Une nouvelle fusillade a fait un mort et au moins 25 blessés, dont quatre par balles, samedi après-midi à Khartoum, au Soudan. C’est le 3e incident du genre cette semaine, entre forces de sécurité et civils. Et toujours au même endroit, autour du même pont, dans une zone baptisée Colombie. Les civils accusent les soldats d’essayer de briser la révolte par la force.

Les soldats n’ont pas fait dans la dentelle. Arrivés avec plusieurs dizaines de véhicules, ils ont tiré sur la foule quotidiennement installée à Colombie. Mishaal Mohammed Abdelrahman raconte la scène : « Ils sont venus avec 20 véhicules. On a essayé de leur parler, mais ils ont tout de suite tiré, sans avertissement. On est monté sur le pont. Ils nous ont poursuivis et ont encore tiré. »
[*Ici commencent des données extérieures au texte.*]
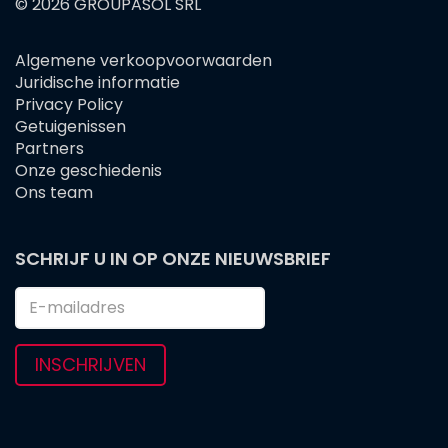
© 2026 GROUPASOL SRL
Algemene verkoopvoorwaarden
FOOTER
Juridische informatie
MENU
Privacy Policy
Getuigenissen
Partners
Onze geschiedenis
Ons team
SCHRIJF U IN OP ONZE NIEUWSBRIEF
INSCHRIJVEN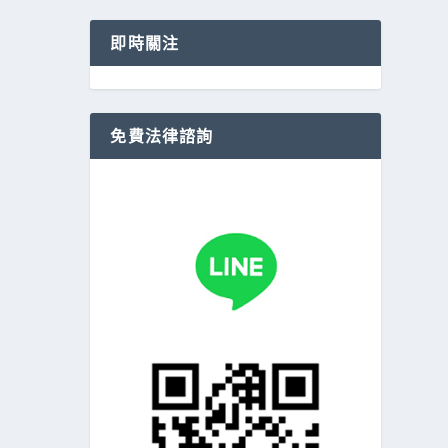
即時關注
免費法律諮詢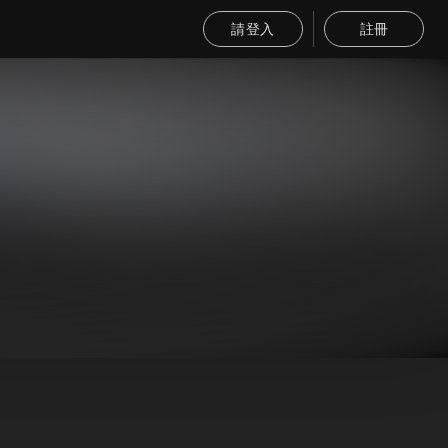
請登入
註冊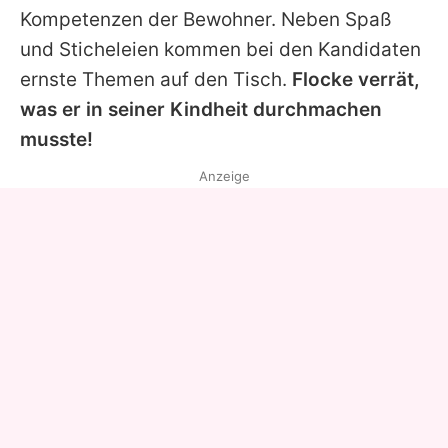
Kompetenzen der Bewohner. Neben Spaß
und Sticheleien kommen bei den Kandidaten
ernste Themen auf den Tisch.
Flocke verrät,
was er in seiner Kindheit durchmachen
musste!
Anzeige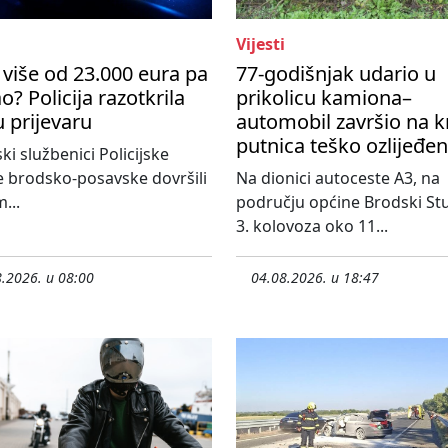
Vijesti
više od 23.000 eura pa
77-godišnjak udario u
o? Policija razotkrila
prikolicu kamiona–
u prijevaru
automobil završio na k
putnica teško ozlijeđe
ski službenici Policijske
 brodsko-posavske dovršili
Na dionici autoceste A3, na
...
području općine Brodski St
3. kolovoza oko 11...
.2026. u 08:00
04.08.2026. u 18:47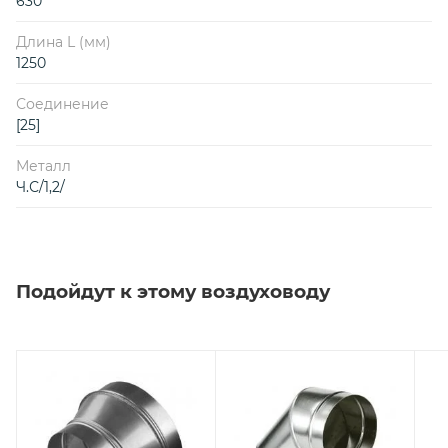
630
Длина L (мм)
1250
Соединение
[25]
Металл
Ч.С/1,2/
Подойдут к этому воздуховоду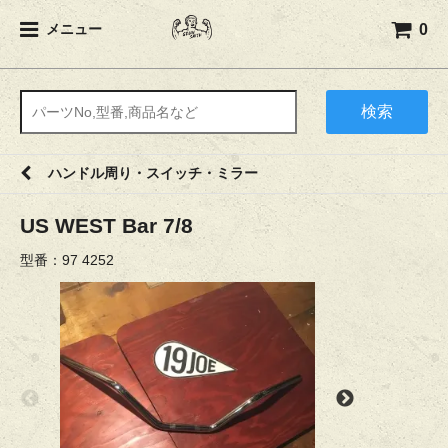
0
メニュー
検索
ハンドル周り・スイッチ・ミラー
US WEST Bar 7/8
型番：97 4252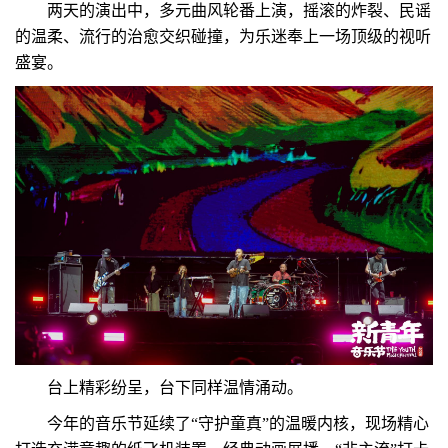
两天的演出中，多元曲风轮番上演，摇滚的炸裂、民谣
的温柔、流行的治愈交织碰撞，为乐迷奉上一场顶级的视听
盛宴。
台上精彩纷呈，台下同样温情涌动。
今年的音乐节延续了“守护童真”的温暖内核，现场精心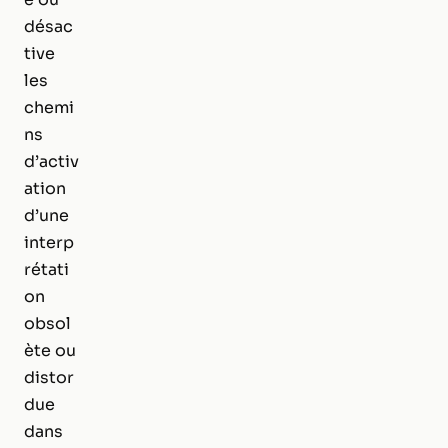
désac
tive
les
chemi
ns
d’activ
ation
d’une
interp
rétati
on
obsol
ète ou
distor
due
dans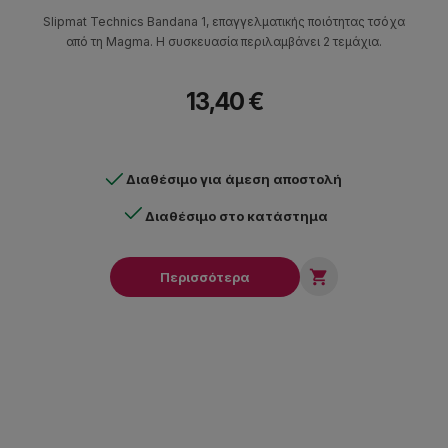
Slipmat Technics Bandana 1, επαγγελματικής ποιότητας τσόχα
από τη Magma. Η συσκευασία περιλαμβάνει 2 τεμάχια.
13,40 €
Διαθέσιμο για άμεση αποστολή
Διαθέσιμο στο κατάστημα

Περισσότερα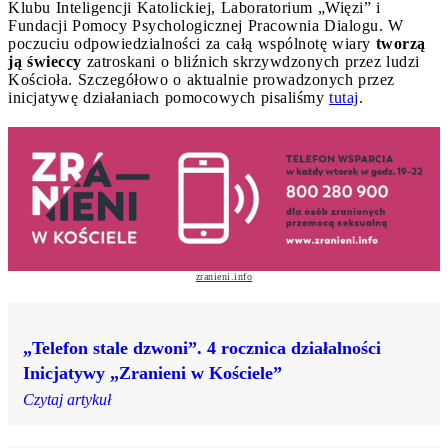
Klubu Inteligencji Katolickiej, Laboratorium „Więzi” i
Fundacji Pomocy Psychologicznej Pracownia Dialogu. W
poczuciu odpowiedzialności za całą wspólnotę wiary
tworzą
ją świeccy
zatroskani o bliźnich skrzywdzonych przez ludzi
Kościoła. Szczegółowo o aktualnie prowadzonych przez
inicjatywę działaniach pomocowych pisaliśmy
tutaj
.
zranieni.info
„Telefon stale dzwoni”. 4 rocznica działalności
Inicjatywy „Zranieni w Kościele”
Czytaj artykuł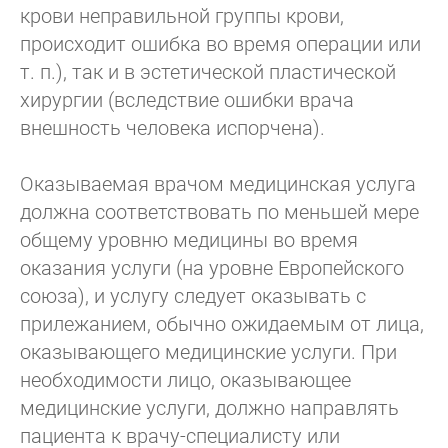
крови неправильной группы крови,
происходит ошибка во время операции или
т. п.), так и в эстетической пластической
хирургии (вследствие ошибки врача
внешность человека испорчена).
Оказываемая врачом медицинская услуга
должна соответствовать по меньшей мере
общему уровню медицины во время
оказания услуги (на уровне Европейского
союза), и услугу следует оказывать с
прилежанием, обычно ожидаемым от лица,
оказывающего медицинские услуги. При
необходимости лицо, оказывающее
медицинские услуги, должно направлять
пациента к врачу-специалисту или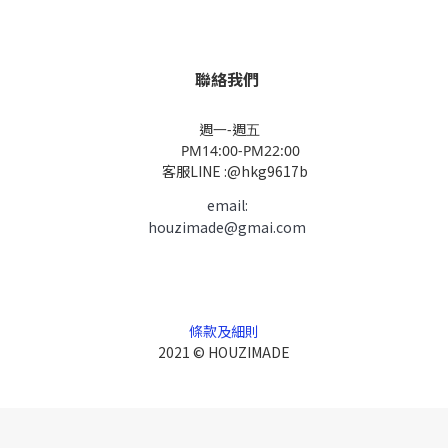
聯絡我們
週一-週五
PM14:00-PM22:00
客服LINE :@hkg9617b
email:
houzimade@gmai.com
條款及細則
2021 © HOUZIMADE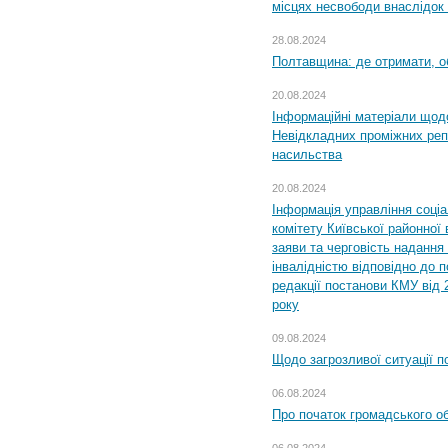
місцях несвободи внаслідок з
28.08.2024
Полтавщина: де отримати, о
20.08.2024
Інформаційні матеріали щод
Невідкладних проміжних реп
насильства
20.08.2024
Інформація управління соці
комітету Київської районної 
заяви та черговість надання 
інвалідністю відповідно до 
редакції постанови КМУ від 
року
09.08.2024
Щодо загрозливої ситуації п
06.08.2024
Про початок громадського о
06.08.2024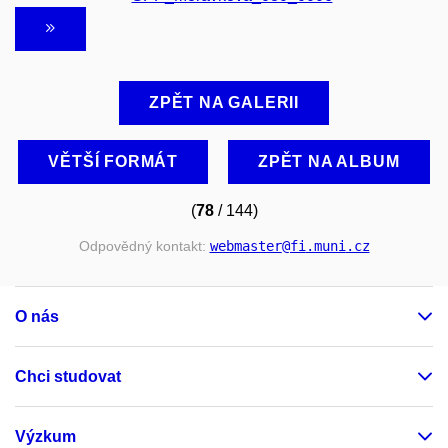
ZPĚT NA GALERII
VĚTŠÍ FORMÁT
ZPĚT NA ALBUM
(
78
/ 144)
Odpovědný kontakt:
webmaster
@fi
.muni
.cz
O nás
Chci studovat
Výzkum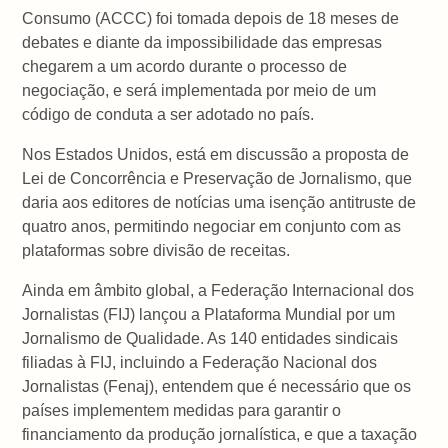
Consumo (ACCC) foi tomada depois de 18 meses de
debates e diante da impossibilidade das empresas
chegarem a um acordo durante o processo de
negociação, e será implementada por meio de um
código de conduta a ser adotado no país.
Nos Estados Unidos, está em discussão a proposta de
Lei de Concorrência e Preservação de Jornalismo, que
daria aos editores de notícias uma isenção antitruste de
quatro anos, permitindo negociar em conjunto com as
plataformas sobre divisão de receitas.
Ainda em âmbito global, a Federação Internacional dos
Jornalistas (FIJ) lançou a Plataforma Mundial por um
Jornalismo de Qualidade. As 140 entidades sindicais
filiadas à FIJ, incluindo a Federação Nacional dos
Jornalistas (Fenaj), entendem que é necessário que os
países implementem medidas para garantir o
financiamento da produção jornalística, e que a taxação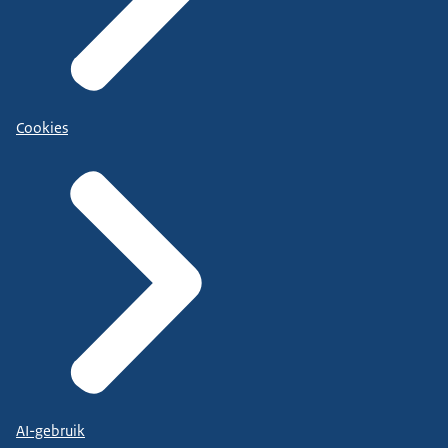
Cookies
AI-gebruik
Des civils ont alors manifesté leur colère et les militaires ont encore fait parler leurs armes. La scène s’est répétée plusieurs fois sur ce site de Colombie réputé chaud, où drogue et alcool sont consommés. Pour Mohamad Abdallah, les soldats n’ont pas cherché à combattre la criminalité, mais à casser la révolution : « Les militaires sont des pervers. Ils cherchent juste à tuer. Tout cela est calculé, ce n’est pas une bavure et je suis pessimiste pour l’avenir. Ces gens sont tous issus de l’ancien régime. Ça va prendre du temps pour les déloger, mais on va tenir. »

Les blessés ont été transportés à Al-Jazeerah, un hôpital de campagne ouvert durant la révolte dans l’école polytechnique. Le Dr Mohammad Bahrid déplore l’attitude des militaires. « C’est une révolution pacifique et je m’oppose au gouvernement militaire, explique-t-il. Bien sûr si un soldat blessé vient ici, je le soignerai, parce que c’est mon devoir. Pour autant, il faut que cette situation s’arrête et qu’un gouvernement civil soit nommé. »

Un jeune arrivé sur un brancard a levé le bras en faisant le V de la victoire. Signe que les civils n’ont pas l’intention d’abandonner la révolte.

■ Reportage : la République du Tunnel, un des lieux les plus connus de la révolte soudanaise

Un pont situé à Khartoum, sur lequel passe une voie de chemin de fer. Des manifestants y sont installés en permanence et ils passent leur temps à cogner, taper, faire du bruit. On l’appelle la République du Tunnel.

Certains tapent des pierres sur la voie ferrée. D’autres cognent des poutres, d’autres encore chantent en agitant des drapeaux. La République du Tunnel est peut-être l’endroit le plus connu et certainement le plus bruyant de la révolte. Mohamed Assad Abu Taleb, ouvrier du secteur minier, y vit depuis le 6 avril : « Le 6 avril, il y a eu des violences et je me suis réfugié avec d’autres sur ce pont. Pendant qu’on se cachait, on a commencé à cogner. C’était spontané. On adore les percussions. Un proverbe dit que si le rythme ne te fait pas réagir, alors tu n’es pas Africain. Et on ne s’arrêtera que quand il y aura un gouvernement civil. »

La voie ferrée relie notamment Khartoum aux villes du Nord. Or le service ferroviaire n’est pas content, car l’occupation retarde les trains. Mais pour Abdelmajid Ahmed Mohamed Mustafa, étudiant installé là depuis presque deux mois, pas question de bouger. « Ça ne nous rend ni fous ni sourds, dit-il. Au contraire. Ça donne encore plus d’enthousiasme. On est prêts à rester ici jusqu’à la transmission du pouvoir aux civils. On dort ici, on nous amène la nourriture, à boire, les cigarettes, on lave nos corps et nos vêtements en bas dans le Nil. On ne rentre jamais chez nous. »

Ces cogneurs perpétuels disent appartenir à une république indépendante au service de la révolution. Et pour eux la révolution sera avant tout sonore, ou ne sera pas.